Gavin Dunbar

Drilling Science Coordinator
Te Herenga Waka - Victoria University

Gavin Dunbar is the Drilling Science Coordinator responsible for sediment core and gravity core curation on the SWAIS2C project.

Gavin is part of the Antarctic Research Centre at Te Herenga Waka: Victoria University of Wellington where he is engaged in Marsden-funded research looking into the stability of the Ross Ice Shelf. This research project focuses on the past response of the Ross Ice Shelf to climatic change, and how this has influenced ocean circulation in the Southern Ocean, including around New Zealand. A key component of this research is the SWAIS2C project and the ANDRILL drilling programme which successfully recovered 1284.87m of sediment from a drill core beneath the McMurdo Ice Shelf, near Ross Island, during the 2006/07 field season. Changes in the type of sediment deposited under the modern ice shelf clearly demonstrates its dynamic nature, with periods of time dominated by diatom-rich sediment indicating, warm, open water conditions around Ross Island.
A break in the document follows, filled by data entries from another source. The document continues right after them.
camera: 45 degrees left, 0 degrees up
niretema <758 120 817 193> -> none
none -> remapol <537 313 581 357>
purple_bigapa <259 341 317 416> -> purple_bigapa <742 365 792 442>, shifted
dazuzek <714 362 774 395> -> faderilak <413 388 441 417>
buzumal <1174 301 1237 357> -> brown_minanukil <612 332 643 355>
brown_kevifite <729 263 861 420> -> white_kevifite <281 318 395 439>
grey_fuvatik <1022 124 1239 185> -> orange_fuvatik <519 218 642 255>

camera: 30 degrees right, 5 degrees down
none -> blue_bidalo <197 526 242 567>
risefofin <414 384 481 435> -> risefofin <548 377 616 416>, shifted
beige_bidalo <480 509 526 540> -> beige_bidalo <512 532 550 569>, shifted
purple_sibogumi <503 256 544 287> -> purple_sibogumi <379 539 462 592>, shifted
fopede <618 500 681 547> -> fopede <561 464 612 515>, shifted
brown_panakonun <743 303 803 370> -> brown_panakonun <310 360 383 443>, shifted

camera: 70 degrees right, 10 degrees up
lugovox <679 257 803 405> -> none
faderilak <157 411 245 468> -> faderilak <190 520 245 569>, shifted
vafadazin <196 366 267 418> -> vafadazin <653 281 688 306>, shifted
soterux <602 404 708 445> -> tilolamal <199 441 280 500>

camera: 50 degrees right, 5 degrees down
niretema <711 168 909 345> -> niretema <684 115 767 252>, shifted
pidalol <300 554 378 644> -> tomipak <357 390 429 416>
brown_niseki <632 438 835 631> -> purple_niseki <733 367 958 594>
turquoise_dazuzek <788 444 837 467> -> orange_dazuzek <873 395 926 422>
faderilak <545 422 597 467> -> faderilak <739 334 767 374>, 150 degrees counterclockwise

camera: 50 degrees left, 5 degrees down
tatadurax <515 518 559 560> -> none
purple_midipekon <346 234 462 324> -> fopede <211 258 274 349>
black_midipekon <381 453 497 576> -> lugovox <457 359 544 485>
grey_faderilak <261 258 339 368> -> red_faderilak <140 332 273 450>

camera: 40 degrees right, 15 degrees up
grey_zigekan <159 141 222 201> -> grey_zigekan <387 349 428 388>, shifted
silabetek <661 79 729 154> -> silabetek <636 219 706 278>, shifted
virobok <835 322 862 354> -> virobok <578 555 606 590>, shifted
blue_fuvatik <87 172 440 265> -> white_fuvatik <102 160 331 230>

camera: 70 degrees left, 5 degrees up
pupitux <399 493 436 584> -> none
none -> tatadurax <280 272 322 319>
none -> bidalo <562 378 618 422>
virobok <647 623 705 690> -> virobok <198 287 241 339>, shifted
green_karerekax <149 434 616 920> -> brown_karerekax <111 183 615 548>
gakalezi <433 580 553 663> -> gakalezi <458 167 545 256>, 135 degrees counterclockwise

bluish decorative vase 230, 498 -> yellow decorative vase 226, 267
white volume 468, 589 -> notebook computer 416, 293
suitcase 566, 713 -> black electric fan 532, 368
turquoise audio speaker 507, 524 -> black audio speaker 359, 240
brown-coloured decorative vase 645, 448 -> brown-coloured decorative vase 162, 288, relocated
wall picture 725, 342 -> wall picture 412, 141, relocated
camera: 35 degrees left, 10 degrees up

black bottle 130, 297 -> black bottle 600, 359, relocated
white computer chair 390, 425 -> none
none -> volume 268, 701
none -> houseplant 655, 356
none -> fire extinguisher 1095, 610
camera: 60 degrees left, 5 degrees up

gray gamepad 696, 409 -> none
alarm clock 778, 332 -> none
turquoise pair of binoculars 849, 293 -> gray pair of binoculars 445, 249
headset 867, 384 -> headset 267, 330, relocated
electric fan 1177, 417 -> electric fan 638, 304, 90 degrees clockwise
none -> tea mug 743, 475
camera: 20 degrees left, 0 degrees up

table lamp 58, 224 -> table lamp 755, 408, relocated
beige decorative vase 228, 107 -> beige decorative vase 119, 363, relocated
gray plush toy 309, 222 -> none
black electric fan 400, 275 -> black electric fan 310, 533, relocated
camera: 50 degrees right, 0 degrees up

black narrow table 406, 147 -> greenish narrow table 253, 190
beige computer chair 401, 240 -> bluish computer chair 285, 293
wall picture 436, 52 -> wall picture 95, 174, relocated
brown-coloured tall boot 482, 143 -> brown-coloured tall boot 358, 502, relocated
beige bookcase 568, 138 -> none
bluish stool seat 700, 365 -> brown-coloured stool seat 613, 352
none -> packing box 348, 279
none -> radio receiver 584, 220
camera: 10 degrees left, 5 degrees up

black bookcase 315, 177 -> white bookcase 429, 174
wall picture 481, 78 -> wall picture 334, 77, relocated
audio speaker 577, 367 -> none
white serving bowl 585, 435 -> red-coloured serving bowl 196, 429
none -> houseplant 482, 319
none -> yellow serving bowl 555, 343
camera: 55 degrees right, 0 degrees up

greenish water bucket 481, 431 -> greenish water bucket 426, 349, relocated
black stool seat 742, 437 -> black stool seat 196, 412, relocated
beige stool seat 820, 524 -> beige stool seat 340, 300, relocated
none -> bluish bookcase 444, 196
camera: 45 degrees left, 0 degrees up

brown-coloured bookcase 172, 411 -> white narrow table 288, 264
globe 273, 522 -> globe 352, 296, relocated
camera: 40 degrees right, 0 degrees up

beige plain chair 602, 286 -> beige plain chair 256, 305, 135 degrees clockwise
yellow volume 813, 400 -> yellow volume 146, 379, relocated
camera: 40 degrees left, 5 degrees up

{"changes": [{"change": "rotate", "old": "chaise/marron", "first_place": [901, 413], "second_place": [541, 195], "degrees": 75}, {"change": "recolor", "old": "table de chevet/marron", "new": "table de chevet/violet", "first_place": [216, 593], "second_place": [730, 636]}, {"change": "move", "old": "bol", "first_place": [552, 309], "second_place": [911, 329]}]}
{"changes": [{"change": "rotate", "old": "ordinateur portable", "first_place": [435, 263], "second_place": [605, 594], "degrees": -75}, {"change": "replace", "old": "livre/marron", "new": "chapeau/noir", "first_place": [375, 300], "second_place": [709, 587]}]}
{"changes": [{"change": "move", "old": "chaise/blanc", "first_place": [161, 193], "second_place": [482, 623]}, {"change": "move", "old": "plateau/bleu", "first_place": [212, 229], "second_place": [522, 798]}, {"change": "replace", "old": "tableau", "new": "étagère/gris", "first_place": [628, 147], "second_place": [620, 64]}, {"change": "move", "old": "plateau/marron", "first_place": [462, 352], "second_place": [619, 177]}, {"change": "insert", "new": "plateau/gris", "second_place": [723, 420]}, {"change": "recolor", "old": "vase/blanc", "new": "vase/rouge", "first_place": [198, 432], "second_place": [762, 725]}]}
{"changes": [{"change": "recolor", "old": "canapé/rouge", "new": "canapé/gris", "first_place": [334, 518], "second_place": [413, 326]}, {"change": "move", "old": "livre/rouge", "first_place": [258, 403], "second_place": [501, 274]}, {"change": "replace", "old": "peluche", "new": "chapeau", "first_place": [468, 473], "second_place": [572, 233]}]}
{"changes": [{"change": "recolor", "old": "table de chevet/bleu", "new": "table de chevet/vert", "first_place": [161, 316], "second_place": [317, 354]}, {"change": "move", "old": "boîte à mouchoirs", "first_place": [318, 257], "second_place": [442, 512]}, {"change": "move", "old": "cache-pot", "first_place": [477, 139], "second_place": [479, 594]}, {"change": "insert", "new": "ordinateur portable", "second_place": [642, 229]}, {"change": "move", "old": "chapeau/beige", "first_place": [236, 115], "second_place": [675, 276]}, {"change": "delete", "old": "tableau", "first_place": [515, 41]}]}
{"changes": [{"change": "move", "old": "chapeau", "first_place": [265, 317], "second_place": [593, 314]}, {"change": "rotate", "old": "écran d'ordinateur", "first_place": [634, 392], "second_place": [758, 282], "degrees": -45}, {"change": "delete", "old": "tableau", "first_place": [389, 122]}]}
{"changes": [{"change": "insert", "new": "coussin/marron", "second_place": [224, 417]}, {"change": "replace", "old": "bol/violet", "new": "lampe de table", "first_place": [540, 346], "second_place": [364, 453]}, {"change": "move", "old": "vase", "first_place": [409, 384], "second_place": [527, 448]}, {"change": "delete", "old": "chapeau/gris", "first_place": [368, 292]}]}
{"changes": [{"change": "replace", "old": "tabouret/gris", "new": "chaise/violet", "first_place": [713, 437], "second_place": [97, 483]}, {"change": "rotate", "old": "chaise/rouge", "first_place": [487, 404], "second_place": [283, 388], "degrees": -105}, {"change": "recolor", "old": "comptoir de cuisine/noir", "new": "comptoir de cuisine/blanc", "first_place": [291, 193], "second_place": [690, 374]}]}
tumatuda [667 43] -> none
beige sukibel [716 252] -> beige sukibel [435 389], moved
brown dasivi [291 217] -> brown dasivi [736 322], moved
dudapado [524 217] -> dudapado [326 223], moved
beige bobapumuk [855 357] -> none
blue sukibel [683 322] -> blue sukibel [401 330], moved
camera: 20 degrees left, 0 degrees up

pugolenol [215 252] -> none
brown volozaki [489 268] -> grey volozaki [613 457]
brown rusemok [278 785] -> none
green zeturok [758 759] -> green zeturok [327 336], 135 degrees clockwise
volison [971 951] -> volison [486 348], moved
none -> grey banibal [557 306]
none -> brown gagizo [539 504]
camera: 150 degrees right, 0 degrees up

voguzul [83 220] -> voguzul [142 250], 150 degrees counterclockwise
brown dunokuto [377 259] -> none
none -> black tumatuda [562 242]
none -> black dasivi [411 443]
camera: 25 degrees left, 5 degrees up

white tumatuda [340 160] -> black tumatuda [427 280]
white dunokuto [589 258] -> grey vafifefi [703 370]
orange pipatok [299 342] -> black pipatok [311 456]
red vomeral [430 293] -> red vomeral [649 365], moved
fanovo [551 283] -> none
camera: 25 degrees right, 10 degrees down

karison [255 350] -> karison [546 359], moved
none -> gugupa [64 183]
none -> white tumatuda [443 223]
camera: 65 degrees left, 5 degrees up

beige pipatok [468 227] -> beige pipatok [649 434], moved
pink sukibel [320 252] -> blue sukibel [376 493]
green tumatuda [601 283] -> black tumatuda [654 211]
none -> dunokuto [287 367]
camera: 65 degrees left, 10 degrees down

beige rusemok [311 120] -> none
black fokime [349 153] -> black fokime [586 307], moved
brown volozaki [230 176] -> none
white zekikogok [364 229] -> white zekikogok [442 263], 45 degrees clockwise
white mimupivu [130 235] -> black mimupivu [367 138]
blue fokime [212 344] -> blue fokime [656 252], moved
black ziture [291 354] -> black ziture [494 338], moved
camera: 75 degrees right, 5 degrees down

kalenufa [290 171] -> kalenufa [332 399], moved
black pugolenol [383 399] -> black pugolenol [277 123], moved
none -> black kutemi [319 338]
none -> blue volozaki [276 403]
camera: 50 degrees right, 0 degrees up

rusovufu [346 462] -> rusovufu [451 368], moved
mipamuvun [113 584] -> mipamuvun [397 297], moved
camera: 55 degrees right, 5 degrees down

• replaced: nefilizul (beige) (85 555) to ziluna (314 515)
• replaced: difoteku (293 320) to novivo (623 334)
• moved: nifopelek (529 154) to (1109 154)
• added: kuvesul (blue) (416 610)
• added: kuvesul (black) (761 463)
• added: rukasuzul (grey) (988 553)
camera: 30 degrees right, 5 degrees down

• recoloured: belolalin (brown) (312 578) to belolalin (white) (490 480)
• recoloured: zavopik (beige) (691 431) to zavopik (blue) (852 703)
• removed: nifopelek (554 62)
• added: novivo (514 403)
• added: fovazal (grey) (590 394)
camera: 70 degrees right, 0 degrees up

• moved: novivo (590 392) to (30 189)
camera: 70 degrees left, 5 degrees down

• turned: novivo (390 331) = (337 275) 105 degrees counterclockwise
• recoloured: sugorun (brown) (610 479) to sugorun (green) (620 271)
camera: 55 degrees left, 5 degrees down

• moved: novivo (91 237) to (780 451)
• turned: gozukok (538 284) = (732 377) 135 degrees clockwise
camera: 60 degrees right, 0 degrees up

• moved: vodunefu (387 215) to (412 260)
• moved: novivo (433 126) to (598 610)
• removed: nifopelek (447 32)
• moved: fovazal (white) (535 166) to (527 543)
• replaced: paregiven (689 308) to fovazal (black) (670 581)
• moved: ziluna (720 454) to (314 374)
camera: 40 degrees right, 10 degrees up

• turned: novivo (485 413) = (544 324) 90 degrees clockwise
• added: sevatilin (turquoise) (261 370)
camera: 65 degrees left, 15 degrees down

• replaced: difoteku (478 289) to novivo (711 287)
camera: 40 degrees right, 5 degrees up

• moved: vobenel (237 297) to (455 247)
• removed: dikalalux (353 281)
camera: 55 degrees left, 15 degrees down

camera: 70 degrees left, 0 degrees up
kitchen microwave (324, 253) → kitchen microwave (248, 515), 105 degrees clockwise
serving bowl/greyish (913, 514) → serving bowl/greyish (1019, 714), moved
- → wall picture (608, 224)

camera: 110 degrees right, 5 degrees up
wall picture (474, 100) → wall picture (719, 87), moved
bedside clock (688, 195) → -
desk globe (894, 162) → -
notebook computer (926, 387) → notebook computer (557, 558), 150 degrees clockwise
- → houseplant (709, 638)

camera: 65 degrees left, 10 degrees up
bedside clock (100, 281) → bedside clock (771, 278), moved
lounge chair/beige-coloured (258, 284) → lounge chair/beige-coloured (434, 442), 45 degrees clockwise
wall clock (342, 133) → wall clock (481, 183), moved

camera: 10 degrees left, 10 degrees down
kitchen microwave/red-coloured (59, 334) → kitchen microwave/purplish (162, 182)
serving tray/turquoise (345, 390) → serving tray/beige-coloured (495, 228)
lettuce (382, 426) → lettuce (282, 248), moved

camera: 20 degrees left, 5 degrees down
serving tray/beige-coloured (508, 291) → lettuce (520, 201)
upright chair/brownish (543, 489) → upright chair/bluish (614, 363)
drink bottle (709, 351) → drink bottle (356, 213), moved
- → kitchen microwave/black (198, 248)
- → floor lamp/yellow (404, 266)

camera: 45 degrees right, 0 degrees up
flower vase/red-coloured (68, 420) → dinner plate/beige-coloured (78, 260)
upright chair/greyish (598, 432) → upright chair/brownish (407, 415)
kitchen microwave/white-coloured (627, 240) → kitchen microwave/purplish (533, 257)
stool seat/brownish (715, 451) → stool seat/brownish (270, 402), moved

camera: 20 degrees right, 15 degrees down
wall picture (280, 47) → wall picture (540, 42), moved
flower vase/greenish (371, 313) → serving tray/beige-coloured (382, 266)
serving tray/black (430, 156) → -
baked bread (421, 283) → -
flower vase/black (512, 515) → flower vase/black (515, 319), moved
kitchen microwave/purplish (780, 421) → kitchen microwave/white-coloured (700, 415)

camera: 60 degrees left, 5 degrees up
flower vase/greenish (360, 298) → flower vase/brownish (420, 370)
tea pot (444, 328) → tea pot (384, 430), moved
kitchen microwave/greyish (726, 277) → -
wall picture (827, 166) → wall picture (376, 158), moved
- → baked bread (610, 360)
Initial studies are underway to try and reconstruct the temperature of the surrounding ocean during these "warm" periods using subtle changes in the chemistry of microscopic shells preserved in the core sediment..  

Prior to joining VUW, Gavin was at the Research School of Earth Sciences at The Australian National University (ANU) in Canberra. Gavin’s research at ANU focussed on reconstructing the ancient climate history of the Western Pacific region from coral and speleothem (cave deposits) geochemistry, particularly from data gathered in the Indonesian archipelago.